2. Character development
The protagonist, Henry Fleming, undergoes a significant transformation throughout the novel. At the beginning, he is a young man eager to prove his bravery and achieve military glory. However, as he experiences the horrors of war, he becomes disillusioned with his idealistic notions and learns to face his fears. The gradual evolution of Henry’s character is compelling and adds depth to the novel.
3. Exploration of themes
The Red Badge of Courage explores a range of themes, including the nature of courage, the effects of war on individuals, and the human condition. The novel’s thought-provoking exploration of these themes makes it a timeless work of literature.
Critique
1. Limited perspective
While “The Red Badge of Courage” offers a realistic portrayal of the Civil War, it is limited in its perspective.

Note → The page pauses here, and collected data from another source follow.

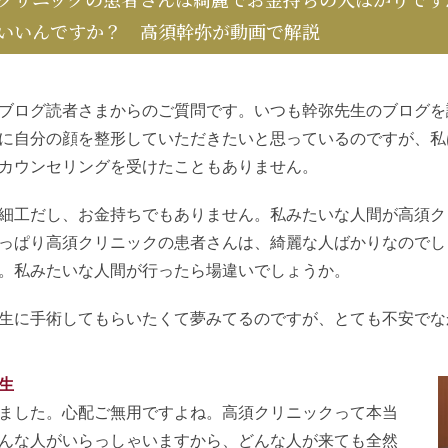
いいんですか？ 高須幹弥が動画で解説
ブログ読者さまからのご質問です。いつも幹弥先生のブログを
に自分の顔を整形していただきたいと思っているのですが、私
カウンセリングを受けたこともありません。
細工だし、お金持ちでもありません。私みたいな人間が高須ク
っぱり高須クリニックの患者さんは、綺麗な人ばかりなのでし
。私みたいな人間が行ったら場違いでしょうか。
生に手術してもらいたくて夢みてるのですが、とても不安でな
生
ました。心配ご無用ですよね。高須クリニックって本当
んな人がいらっしゃいますから、どんな人が来ても全然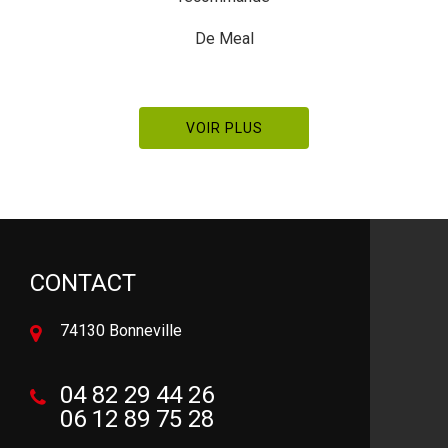
De Pierre Manetstotter
VOIR PLUS
CONTACT
74130 Bonneville
04 82 29 44 26
06 12 89 75 28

The novel only focuses on the experiences of one soldier, Henry Fleming, and does not provide a broader view of the war.
2. Lack of diversity
The novel’s cast of characters is not diverse, which is reflective of the time period in which it was written. It primarily features white male soldiers, which may make it difficult for some readers to relate to the story.
3. Overly simplistic portrayal of the enemy
The novel portrays the enemy soldiers in a one-dimensional manner, as faceless villains with no individuality or humanity. This simplistic portrayal of the enemy may be seen as a flaw in the novel’s otherwise nuanced depiction of war.
Conclusion
The Red Badge of Courage is a powerful and realistic portrayal of the experiences of a young soldier during the American Civil War. Through the character of Henry Fleming, Crane vividly captures the fear, confusion, and eventual bravery that many soldiers experienced in the midst of battle.
Despite being born after the war and having no direct experience of it, Crane’s novel is known for its authenticity, drawing inspiration from contemporary and written accounts of the war, including the Chancellorsville War, and possibly interviews with veterans.
Through Henry’s journey, readers gain insight into the psychological toll of war and the difficult process of discovering courage and self-understanding in the face of death.
Stephen Crane, a famous author, was born in Newark, New Jersey in 1871 and passed away from tuberculosis when he was only 29 years old. As the son of a minister, he rebelled against his family’s religious beliefs and social values at an early age.
Although he had to cut short his college education due to poor grades and his mother’s death, Crane was well-educated in the streets. He worked as a newspaper journalist in New York City for five years, where he wrote about the poorest sections of the city. He also lived adventurously and traveled extensively.
Crane is best known for his works, including Maggie: A Girl of the Streets (1893) and The Open Boat and Other Tales of Adventure (1898). In his writing, he depicted people as victims of the harsh forces within themselves and their environment.